• GIVEN PASSAGE:
--- START ---

AM: The introduction to the book uses distinctive language, such as “liberating, unguarded, freedom.” Did you feel like you were both rejecting something or needed to escape?

AVB: I felt like I had fallen into a repetitive professional routine where creative interests had become commercial obligations, like my eyes were working, but I couldn’t see. I needed to take a step back. 

LM: I had this constant self-criticism, worrying about not booking enough jobs. Will I ever make anything good? Will I develop a career? This project was a reminder that the reason I do this work is that it does come naturally, and it can be joyful. I would get the train with a few suitcases of clothes, then Anna and I would go into her garden and just have fun.

AM: In the book, you describe Lara as your muse. Why is that?

AVB: I get inspired by her freeness. Lara has this inner confidence, which comes out in her posing, her gait, and the way she challenges the conventions of how to wear clothing. 

“This project was a reminder that the reason I do this work is that it does come naturally, and it can be joyful” – Lara McGrath

AM: Lara, your well-known Instagram account @thegoatdancerfittingrooms documents self-portraits shot using your phone and mirrors in the changing rooms of high street stores. Have you always had this interest in self-portraiture? 

LM: My mum documented our childhood well – we have about 70 photo albums in the living room all in chronological order, so photography was always part of my life. It’s slightly cancelled now, but when I was younger, I was obsessed with America’s Next Top Model. I would think about how I could recreate the shoot that they did in the show each week at home. I’d buy big sheets from the fabric shop on my street, set up a backdrop on my parents’ wardrobe and borrow the family camera. It sounds self-indulgent, I really did enjoy taking pictures of myself, but it was always about the whole scene, the outfit, the backdrop, the edit.

--- END ---

• LISTED ENTRIES:
--- START ---

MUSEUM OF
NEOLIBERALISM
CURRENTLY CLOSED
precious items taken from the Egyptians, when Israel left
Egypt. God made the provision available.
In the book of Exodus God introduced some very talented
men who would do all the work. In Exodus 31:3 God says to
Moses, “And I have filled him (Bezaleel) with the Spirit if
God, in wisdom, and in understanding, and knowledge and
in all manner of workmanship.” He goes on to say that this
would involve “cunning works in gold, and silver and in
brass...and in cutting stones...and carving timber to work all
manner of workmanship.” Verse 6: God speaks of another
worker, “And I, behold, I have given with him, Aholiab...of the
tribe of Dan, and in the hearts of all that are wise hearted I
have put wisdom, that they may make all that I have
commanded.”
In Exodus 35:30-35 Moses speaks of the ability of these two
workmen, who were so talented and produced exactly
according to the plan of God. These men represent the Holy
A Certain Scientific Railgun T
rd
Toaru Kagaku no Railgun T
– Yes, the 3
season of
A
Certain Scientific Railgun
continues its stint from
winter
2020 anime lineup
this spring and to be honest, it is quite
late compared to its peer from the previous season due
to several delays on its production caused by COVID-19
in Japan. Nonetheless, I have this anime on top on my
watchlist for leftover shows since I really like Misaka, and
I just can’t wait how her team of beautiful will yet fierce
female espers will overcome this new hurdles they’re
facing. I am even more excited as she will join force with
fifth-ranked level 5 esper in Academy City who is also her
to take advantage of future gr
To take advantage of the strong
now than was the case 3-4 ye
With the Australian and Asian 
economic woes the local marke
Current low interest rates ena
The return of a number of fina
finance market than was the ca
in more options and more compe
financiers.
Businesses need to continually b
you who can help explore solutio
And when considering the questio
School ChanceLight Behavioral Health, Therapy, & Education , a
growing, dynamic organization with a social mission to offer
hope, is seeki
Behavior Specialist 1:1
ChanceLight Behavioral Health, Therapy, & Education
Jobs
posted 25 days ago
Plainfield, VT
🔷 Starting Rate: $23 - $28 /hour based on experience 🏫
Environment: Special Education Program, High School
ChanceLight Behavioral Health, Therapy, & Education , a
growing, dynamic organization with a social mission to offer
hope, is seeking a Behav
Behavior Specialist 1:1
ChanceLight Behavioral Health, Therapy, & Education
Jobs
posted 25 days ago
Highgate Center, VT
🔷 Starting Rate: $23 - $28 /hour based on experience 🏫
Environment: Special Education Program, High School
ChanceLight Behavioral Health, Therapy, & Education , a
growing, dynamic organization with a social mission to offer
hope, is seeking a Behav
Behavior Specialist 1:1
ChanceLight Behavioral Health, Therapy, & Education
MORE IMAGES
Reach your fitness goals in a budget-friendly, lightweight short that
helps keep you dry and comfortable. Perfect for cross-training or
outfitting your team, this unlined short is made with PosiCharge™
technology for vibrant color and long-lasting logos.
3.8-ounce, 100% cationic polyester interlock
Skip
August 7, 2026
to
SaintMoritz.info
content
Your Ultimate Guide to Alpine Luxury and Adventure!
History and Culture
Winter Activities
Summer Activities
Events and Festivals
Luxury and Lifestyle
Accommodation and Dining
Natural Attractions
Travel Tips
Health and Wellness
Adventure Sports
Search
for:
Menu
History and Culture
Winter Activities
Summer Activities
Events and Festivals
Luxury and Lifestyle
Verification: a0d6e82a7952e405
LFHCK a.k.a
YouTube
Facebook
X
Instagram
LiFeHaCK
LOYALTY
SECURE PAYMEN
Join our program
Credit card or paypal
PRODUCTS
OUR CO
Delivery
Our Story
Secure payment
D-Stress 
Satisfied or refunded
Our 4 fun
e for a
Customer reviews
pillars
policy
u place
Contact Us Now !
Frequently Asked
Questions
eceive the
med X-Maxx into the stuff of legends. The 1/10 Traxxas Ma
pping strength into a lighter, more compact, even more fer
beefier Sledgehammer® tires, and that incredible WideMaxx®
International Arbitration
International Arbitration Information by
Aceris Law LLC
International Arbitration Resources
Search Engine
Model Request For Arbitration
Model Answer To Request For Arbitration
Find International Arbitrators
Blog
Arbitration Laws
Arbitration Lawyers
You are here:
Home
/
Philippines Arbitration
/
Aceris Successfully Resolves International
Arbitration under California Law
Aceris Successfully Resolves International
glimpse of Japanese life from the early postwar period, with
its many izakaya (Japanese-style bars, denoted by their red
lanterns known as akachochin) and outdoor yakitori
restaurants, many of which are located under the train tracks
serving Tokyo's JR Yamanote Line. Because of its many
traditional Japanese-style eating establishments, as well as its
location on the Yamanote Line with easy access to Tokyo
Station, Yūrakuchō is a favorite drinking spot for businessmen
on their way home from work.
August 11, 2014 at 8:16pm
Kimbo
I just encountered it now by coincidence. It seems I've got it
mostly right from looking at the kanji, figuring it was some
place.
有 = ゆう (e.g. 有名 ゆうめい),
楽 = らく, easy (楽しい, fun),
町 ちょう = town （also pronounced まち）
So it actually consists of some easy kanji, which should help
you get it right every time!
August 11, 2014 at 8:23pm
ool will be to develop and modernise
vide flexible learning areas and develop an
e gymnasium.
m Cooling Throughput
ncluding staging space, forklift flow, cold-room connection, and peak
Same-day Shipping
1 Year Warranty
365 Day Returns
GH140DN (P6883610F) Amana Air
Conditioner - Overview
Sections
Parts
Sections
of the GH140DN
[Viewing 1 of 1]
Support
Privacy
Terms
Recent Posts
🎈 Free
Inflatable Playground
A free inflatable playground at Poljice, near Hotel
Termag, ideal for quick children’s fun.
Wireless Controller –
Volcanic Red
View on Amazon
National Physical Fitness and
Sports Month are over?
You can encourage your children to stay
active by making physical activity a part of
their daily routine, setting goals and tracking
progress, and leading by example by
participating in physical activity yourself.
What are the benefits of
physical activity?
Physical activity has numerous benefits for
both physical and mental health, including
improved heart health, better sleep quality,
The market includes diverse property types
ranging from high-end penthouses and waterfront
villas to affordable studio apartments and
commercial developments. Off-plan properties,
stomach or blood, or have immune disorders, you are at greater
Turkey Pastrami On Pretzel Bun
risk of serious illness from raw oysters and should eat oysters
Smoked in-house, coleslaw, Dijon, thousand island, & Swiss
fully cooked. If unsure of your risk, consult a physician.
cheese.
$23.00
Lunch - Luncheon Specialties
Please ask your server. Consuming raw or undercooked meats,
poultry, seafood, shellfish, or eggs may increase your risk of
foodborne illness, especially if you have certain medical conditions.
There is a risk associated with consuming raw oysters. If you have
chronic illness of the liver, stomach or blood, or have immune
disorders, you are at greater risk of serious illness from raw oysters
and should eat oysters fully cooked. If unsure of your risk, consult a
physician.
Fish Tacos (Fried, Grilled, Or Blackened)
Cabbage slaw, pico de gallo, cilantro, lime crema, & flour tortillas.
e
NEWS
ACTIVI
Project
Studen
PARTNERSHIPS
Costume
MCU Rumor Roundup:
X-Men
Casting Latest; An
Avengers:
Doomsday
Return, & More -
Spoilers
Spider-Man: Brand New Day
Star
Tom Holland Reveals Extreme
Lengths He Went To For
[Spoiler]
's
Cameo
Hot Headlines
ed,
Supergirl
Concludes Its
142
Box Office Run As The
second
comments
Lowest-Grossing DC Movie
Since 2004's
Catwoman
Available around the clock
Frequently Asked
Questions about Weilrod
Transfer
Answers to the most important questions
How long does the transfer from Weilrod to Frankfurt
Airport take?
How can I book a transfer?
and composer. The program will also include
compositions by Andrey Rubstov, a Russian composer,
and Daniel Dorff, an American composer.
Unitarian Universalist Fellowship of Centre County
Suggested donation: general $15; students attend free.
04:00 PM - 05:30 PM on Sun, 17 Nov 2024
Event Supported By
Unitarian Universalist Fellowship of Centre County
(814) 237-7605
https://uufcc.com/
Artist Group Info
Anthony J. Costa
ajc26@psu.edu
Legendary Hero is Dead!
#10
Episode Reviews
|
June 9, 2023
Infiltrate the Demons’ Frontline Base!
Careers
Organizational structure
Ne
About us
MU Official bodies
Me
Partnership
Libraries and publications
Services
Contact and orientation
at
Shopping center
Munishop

--- END ---

• THE PROBLEM: Please continue the interview about the book project, picking up right after its last line.

• EXPECTED ANSWER:
AM: How does collaborating with a photographer change your work?

LM: Self-portraiture began largely out of convenience; I was always available as a model and could experiment freely. However, collaboration introduced an element of trust. I prefer to work with photographers who respect and trust my creative instincts while also bringing their own perspective. In Anna’s case, there is a mutual trust. The project originally started as a single shoot, but after seeing the results, we decided to expand it into a book and exhibition. I have experience of modelling before I moved on to styling, and often it can be quite reductive; there is a removal of the human aspect. For me, Anna’s work has a very human element to it.

Keka Rocka by Anna Victoria Best and Lara McGrath is published by AVB Editions and is out now. An accompanying exhibition is on show at Village Books in Manchester until March 21.